Start of MATERIAL FOR THIS EXERCISE
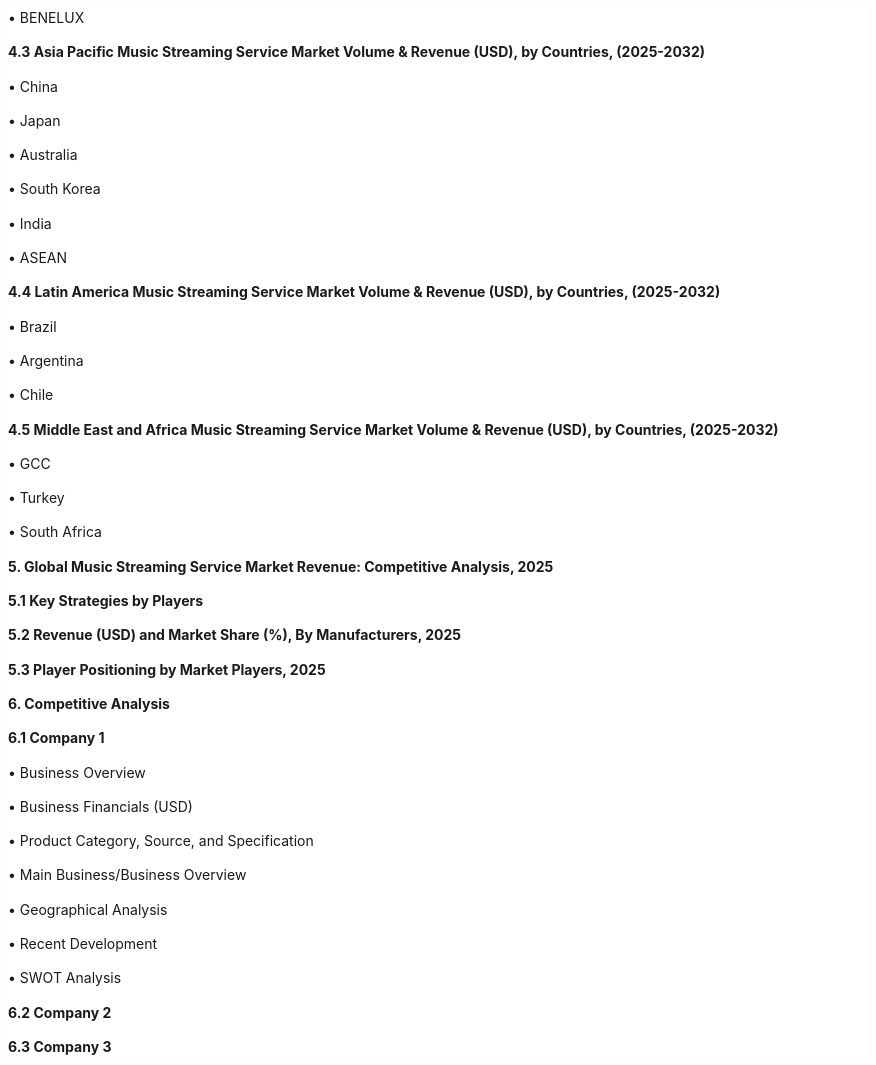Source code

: • BENELUX

<strong>4.3 Asia Pacific Music Streaming Service Market Volume &amp; Revenue (USD), by Countries, (2025-2032)</strong>

• China

• Japan

• Australia

• South Korea

• India

• ASEAN

<strong>4.4 Latin America Music Streaming Service Market Volume &amp; Revenue (USD), by Countries, (2025-2032)</strong>

• Brazil

• Argentina

• Chile

<strong>4.5 Middle East and Africa Music Streaming Service Market Volume &amp; Revenue (USD), by Countries, (2025-2032)</strong>

• GCC

• Turkey

• South Africa

<strong>5. Global Music Streaming Service Market Revenue: Competitive Analysis, 2025</strong>

<strong>5.1 Key Strategies by Players</strong>

<strong>5.2 Revenue (USD) and Market Share (%), By Manufacturers, 2025</strong>

<strong>5.3 Player Positioning by Market Players, 2025</strong>

<strong>6. Competitive Analysis</strong>

<strong>6.1 Company 1</strong>

• Business Overview

• Business Financials (USD)

• Product Category, Source, and Specification

• Main Business/Business Overview

• Geographical Analysis

• Recent Development

• SWOT Analysis

<strong>6.2 Company 2</strong>

<strong>6.3 Company 3</strong>

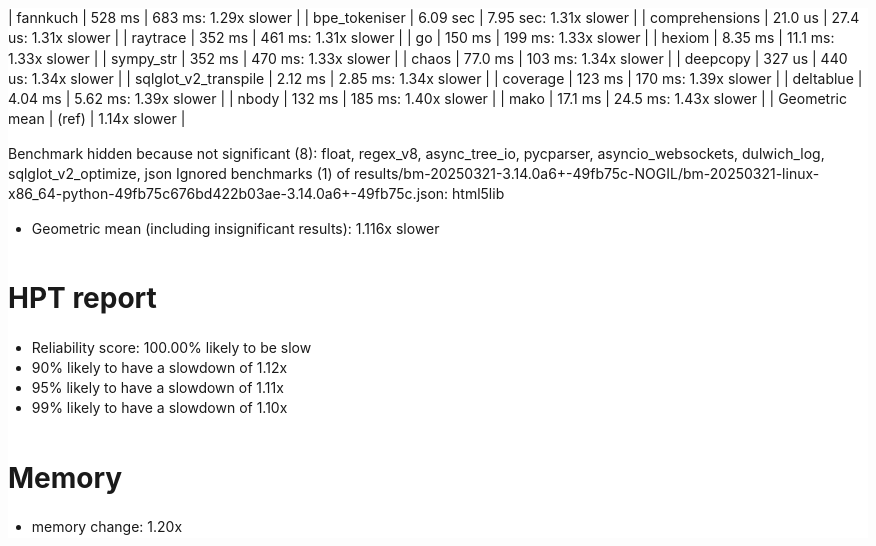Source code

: | fannkuch                   | 528 ms                                                                                                            | 683 ms: 1.29x slower                                                                                                    |
| bpe_tokeniser              | 6.09 sec                                                                                                          | 7.95 sec: 1.31x slower                                                                                                  |
| comprehensions             | 21.0 us                                                                                                           | 27.4 us: 1.31x slower                                                                                                   |
| raytrace                   | 352 ms                                                                                                            | 461 ms: 1.31x slower                                                                                                    |
| go                         | 150 ms                                                                                                            | 199 ms: 1.33x slower                                                                                                    |
| hexiom                     | 8.35 ms                                                                                                           | 11.1 ms: 1.33x slower                                                                                                   |
| sympy_str                  | 352 ms                                                                                                            | 470 ms: 1.33x slower                                                                                                    |
| chaos                      | 77.0 ms                                                                                                           | 103 ms: 1.34x slower                                                                                                    |
| deepcopy                   | 327 us                                                                                                            | 440 us: 1.34x slower                                                                                                    |
| sqlglot_v2_transpile       | 2.12 ms                                                                                                           | 2.85 ms: 1.34x slower                                                                                                   |
| coverage                   | 123 ms                                                                                                            | 170 ms: 1.39x slower                                                                                                    |
| deltablue                  | 4.04 ms                                                                                                           | 5.62 ms: 1.39x slower                                                                                                   |
| nbody                      | 132 ms                                                                                                            | 185 ms: 1.40x slower                                                                                                    |
| mako                       | 17.1 ms                                                                                                           | 24.5 ms: 1.43x slower                                                                                                   |
| Geometric mean             | (ref)                                                                                                             | 1.14x slower                                                                                                            |

Benchmark hidden because not significant (8): float, regex_v8, async_tree_io, pycparser, asyncio_websockets, dulwich_log, sqlglot_v2_optimize, json
Ignored benchmarks (1) of results/bm-20250321-3.14.0a6+-49fb75c-NOGIL/bm-20250321-linux-x86_64-python-49fb75c676bd422b03ae-3.14.0a6+-49fb75c.json: html5lib

- Geometric mean (including insignificant results): 1.116x slower

# HPT report

- Reliability score: 100.00% likely to be slow
- 90% likely to have a slowdown of 1.12x
- 95% likely to have a slowdown of 1.11x
- 99% likely to have a slowdown of 1.10x

# Memory
- memory change: 1.20x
End of MATERIAL FOR THIS EXERCISE
# TASK ITEM
Starting at the line that contains "Benchmark hidden because", retype each line through the last one in the records, both included, and add nothing.

# SOLUTION
Benchmark hidden because not significant (8): float, regex_v8, async_tree_io, pycparser, asyncio_websockets, dulwich_log, sqlglot_v2_optimize, json
Ignored benchmarks (1) of results/bm-20250321-3.14.0a6+-49fb75c-NOGIL/bm-20250321-linux-x86_64-python-49fb75c676bd422b03ae-3.14.0a6+-49fb75c.json: html5lib

- Geometric mean (including insignificant results): 1.116x slower

# HPT report

- Reliability score: 100.00% likely to be slow
- 90% likely to have a slowdown of 1.12x
- 95% likely to have a slowdown of 1.11x
- 99% likely to have a slowdown of 1.10x

# Memory
- memory change: 1.20x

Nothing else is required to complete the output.